**What to work on**
Beginning with the line that contains "- [GitHub Repository](https://github.com/modelcontextprotocol)", copy each remaining line of the data below exactly.
--- Data extracts ---
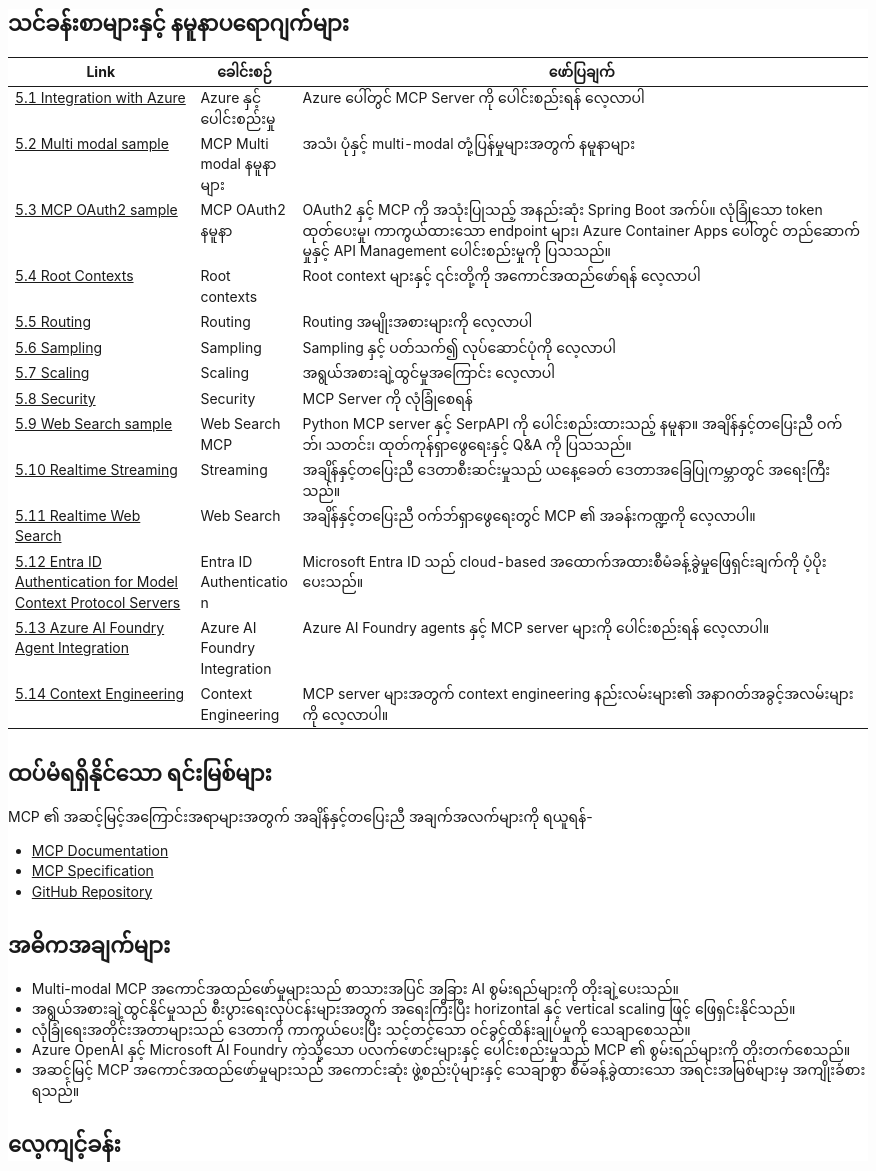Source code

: ## သင်ခန်းစာများနှင့် နမူနာပရောဂျက်များ

| Link | ခေါင်းစဉ် | ဖော်ပြချက် |
|------|-------|-------------|
| [5.1 Integration with Azure](./mcp-integration/README.md) | Azure နှင့် ပေါင်းစည်းမှု | Azure ပေါ်တွင် MCP Server ကို ပေါင်းစည်းရန် လေ့လာပါ |
| [5.2 Multi modal sample](./mcp-multi-modality/README.md) | MCP Multi modal နမူနာများ | အသံ၊ ပုံနှင့် multi-modal တုံ့ပြန်မှုများအတွက် နမူနာများ |
| [5.3 MCP OAuth2 sample](../../../05-AdvancedTopics/mcp-oauth2-demo) | MCP OAuth2 နမူနာ | OAuth2 နှင့် MCP ကို အသုံးပြုသည့် အနည်းဆုံး Spring Boot အက်ပ်။ လုံခြုံသော token ထုတ်ပေးမှု၊ ကာကွယ်ထားသော endpoint များ၊ Azure Container Apps ပေါ်တွင် တည်ဆောက်မှုနှင့် API Management ပေါင်းစည်းမှုကို ပြသသည်။ |
| [5.4 Root Contexts](./mcp-root-contexts/README.md) | Root contexts | Root context များနှင့် ၎င်းတို့ကို အကောင်အထည်ဖော်ရန် လေ့လာပါ |
| [5.5 Routing](./mcp-routing/README.md) | Routing | Routing အမျိုးအစားများကို လေ့လာပါ |
| [5.6 Sampling](./mcp-sampling/README.md) | Sampling | Sampling နှင့် ပတ်သက်၍ လုပ်ဆောင်ပုံကို လေ့လာပါ |
| [5.7 Scaling](./mcp-scaling/README.md) | Scaling | အရွယ်အစားချဲ့ထွင်မှုအကြောင်း လေ့လာပါ |
| [5.8 Security](./mcp-security/README.md) | Security | MCP Server ကို လုံခြုံစေရန် |
| [5.9 Web Search sample](./web-search-mcp/README.md) | Web Search MCP | Python MCP server နှင့် SerpAPI ကို ပေါင်းစည်းထားသည့် နမူနာ။ အချိန်နှင့်တပြေးညီ ဝက်ဘ်၊ သတင်း၊ ထုတ်ကုန်ရှာဖွေရေးနှင့် Q&A ကို ပြသသည်။ |
| [5.10 Realtime Streaming](./mcp-realtimestreaming/README.md) | Streaming | အချိန်နှင့်တပြေးညီ ဒေတာစီးဆင်းမှုသည် ယနေ့ခေတ် ဒေတာအခြေပြုကမ္ဘာတွင် အရေးကြီးသည်။ |
| [5.11 Realtime Web Search](./mcp-realtimesearch/README.md) | Web Search | အချိန်နှင့်တပြေးညီ ဝက်ဘ်ရှာဖွေရေးတွင် MCP ၏ အခန်းကဏ္ဍကို လေ့လာပါ။ |
| [5.12  Entra ID Authentication for Model Context Protocol Servers](./mcp-security-entra/README.md) | Entra ID Authentication | Microsoft Entra ID သည် cloud-based အထောက်အထားစီမံခန့်ခွဲမှုဖြေရှင်းချက်ကို ပံ့ပိုးပေးသည်။ |
| [5.13 Azure AI Foundry Agent Integration](./mcp-foundry-agent-integration/README.md) | Azure AI Foundry Integration | Azure AI Foundry agents နှင့် MCP server များကို ပေါင်းစည်းရန် လေ့လာပါ။ |
| [5.14 Context Engineering](./mcp-contextengineering/README.md) | Context Engineering | MCP server များအတွက် context engineering နည်းလမ်းများ၏ အနာဂတ်အခွင့်အလမ်းများကို လေ့လာပါ။ |

## ထပ်မံရရှိနိုင်သော ရင်းမြစ်များ

MCP ၏ အဆင့်မြင့်အကြောင်းအရာများအတွက် အချိန်နှင့်တပြေးညီ အချက်အလက်များကို ရယူရန်-

- [MCP Documentation](https://modelcontextprotocol.io/)
- [MCP Specification](https://spec.modelcontextprotocol.io/)
- [GitHub Repository](https://github.com/modelcontextprotocol)

## အဓိကအချက်များ

- Multi-modal MCP အကောင်အထည်ဖော်မှုများသည် စာသားအပြင် အခြား AI စွမ်းရည်များကို တိုးချဲ့ပေးသည်။
- အရွယ်အစားချဲ့ထွင်နိုင်မှုသည် စီးပွားရေးလုပ်ငန်းများအတွက် အရေးကြီးပြီး horizontal နှင့် vertical scaling ဖြင့် ဖြေရှင်းနိုင်သည်။
- လုံခြုံရေးအတိုင်းအတာများသည် ဒေတာကို ကာကွယ်ပေးပြီး သင့်တင့်သော ဝင်ခွင့်ထိန်းချုပ်မှုကို သေချာစေသည်။
- Azure OpenAI နှင့် Microsoft AI Foundry ကဲ့သို့သော ပလက်ဖောင်းများနှင့် ပေါင်းစည်းမှုသည် MCP ၏ စွမ်းရည်များကို တိုးတက်စေသည်။
- အဆင့်မြင့် MCP အကောင်အထည်ဖော်မှုများသည် အကောင်းဆုံး ဖွဲ့စည်းပုံများနှင့် သေချာစွာ စီမံခန့်ခွဲထားသော အရင်းအမြစ်များမှ အကျိုးခံစားရသည်။

## လေ့ကျင့်ခန်း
---
**Your response**
- [GitHub Repository](https://github.com/modelcontextprotocol)

## အဓိကအချက်များ

- Multi-modal MCP အကောင်အထည်ဖော်မှုများသည် စာသားအပြင် အခြား AI စွမ်းရည်များကို တိုးချဲ့ပေးသည်။
- အရွယ်အစားချဲ့ထွင်နိုင်မှုသည် စီးပွားရေးလုပ်ငန်းများအတွက် အရေးကြီးပြီး horizontal နှင့် vertical scaling ဖြင့် ဖြေရှင်းနိုင်သည်။
- လုံခြုံရေးအတိုင်းအတာများသည် ဒေတာကို ကာကွယ်ပေးပြီး သင့်တင့်သော ဝင်ခွင့်ထိန်းချုပ်မှုကို သေချာစေသည်။
- Azure OpenAI နှင့် Microsoft AI Foundry ကဲ့သို့သော ပလက်ဖောင်းများနှင့် ပေါင်းစည်းမှုသည် MCP ၏ စွမ်းရည်များကို တိုးတက်စေသည်။
- အဆင့်မြင့် MCP အကောင်အထည်ဖော်မှုများသည် အကောင်းဆုံး ဖွဲ့စည်းပုံများနှင့် သေချာစွာ စီမံခန့်ခွဲထားသော အရင်းအမြစ်များမှ အကျိုးခံစားရသည်။

## လေ့ကျင့်ခန်း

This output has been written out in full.